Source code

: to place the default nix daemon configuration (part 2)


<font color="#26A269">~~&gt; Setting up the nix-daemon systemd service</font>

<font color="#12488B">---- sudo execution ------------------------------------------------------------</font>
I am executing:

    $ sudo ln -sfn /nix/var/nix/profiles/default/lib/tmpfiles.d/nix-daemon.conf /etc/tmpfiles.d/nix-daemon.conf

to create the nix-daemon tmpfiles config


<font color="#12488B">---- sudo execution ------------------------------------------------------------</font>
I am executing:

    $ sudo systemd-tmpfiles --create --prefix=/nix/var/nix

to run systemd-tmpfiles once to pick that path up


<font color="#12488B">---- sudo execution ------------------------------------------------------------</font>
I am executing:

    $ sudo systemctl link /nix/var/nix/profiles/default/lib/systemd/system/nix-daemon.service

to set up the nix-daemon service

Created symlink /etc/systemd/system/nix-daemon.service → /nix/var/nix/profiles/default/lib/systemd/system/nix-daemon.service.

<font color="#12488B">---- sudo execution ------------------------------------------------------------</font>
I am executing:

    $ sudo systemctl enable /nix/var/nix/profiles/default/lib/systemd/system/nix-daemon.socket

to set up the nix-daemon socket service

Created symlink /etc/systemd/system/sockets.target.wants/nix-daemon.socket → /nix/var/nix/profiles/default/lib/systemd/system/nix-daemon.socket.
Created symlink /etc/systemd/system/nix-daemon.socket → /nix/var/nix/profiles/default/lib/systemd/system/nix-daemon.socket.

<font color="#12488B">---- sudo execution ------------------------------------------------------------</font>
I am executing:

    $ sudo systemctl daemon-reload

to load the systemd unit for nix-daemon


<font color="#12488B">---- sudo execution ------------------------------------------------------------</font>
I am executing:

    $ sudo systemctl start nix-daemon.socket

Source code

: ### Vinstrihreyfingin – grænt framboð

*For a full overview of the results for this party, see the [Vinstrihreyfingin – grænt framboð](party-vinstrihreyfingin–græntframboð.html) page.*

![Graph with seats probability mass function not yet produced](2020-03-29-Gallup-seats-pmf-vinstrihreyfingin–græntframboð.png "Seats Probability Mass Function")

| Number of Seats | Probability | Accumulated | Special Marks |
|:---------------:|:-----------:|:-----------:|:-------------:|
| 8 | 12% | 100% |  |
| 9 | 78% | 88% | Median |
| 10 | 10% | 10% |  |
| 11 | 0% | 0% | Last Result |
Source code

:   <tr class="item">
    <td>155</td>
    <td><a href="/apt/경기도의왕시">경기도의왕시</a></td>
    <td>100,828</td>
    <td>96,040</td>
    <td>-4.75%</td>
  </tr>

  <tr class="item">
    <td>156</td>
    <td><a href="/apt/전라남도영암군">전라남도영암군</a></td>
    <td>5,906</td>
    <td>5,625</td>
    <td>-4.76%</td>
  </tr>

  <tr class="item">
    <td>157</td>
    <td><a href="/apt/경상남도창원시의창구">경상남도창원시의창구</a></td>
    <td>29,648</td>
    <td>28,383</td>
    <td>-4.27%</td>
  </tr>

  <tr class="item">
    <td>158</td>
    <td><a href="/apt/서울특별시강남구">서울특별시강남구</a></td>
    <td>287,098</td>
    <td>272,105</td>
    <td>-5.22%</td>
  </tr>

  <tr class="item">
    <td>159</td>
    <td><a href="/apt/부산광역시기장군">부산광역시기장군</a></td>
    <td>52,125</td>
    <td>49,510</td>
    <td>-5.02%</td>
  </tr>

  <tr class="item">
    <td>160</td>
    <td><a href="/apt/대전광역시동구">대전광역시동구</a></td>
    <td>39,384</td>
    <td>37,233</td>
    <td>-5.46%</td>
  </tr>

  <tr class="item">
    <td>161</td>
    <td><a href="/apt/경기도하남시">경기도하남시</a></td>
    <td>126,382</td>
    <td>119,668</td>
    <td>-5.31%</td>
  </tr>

:: WHAT TO DO ::
Copy out each line of the records where the word "Created" appears.

:: WRITTEN RESPONSE ::
Created symlink /etc/systemd/system/nix-daemon.service → /nix/var/nix/profiles/default/lib/systemd/system/nix-daemon.service.
Created symlink /etc/systemd/system/sockets.target.wants/nix-daemon.socket → /nix/var/nix/profiles/default/lib/systemd/system/nix-daemon.socket.
Created symlink /etc/systemd/system/nix-daemon.socket → /nix/var/nix/profiles/default/lib/systemd/system/nix-daemon.socket.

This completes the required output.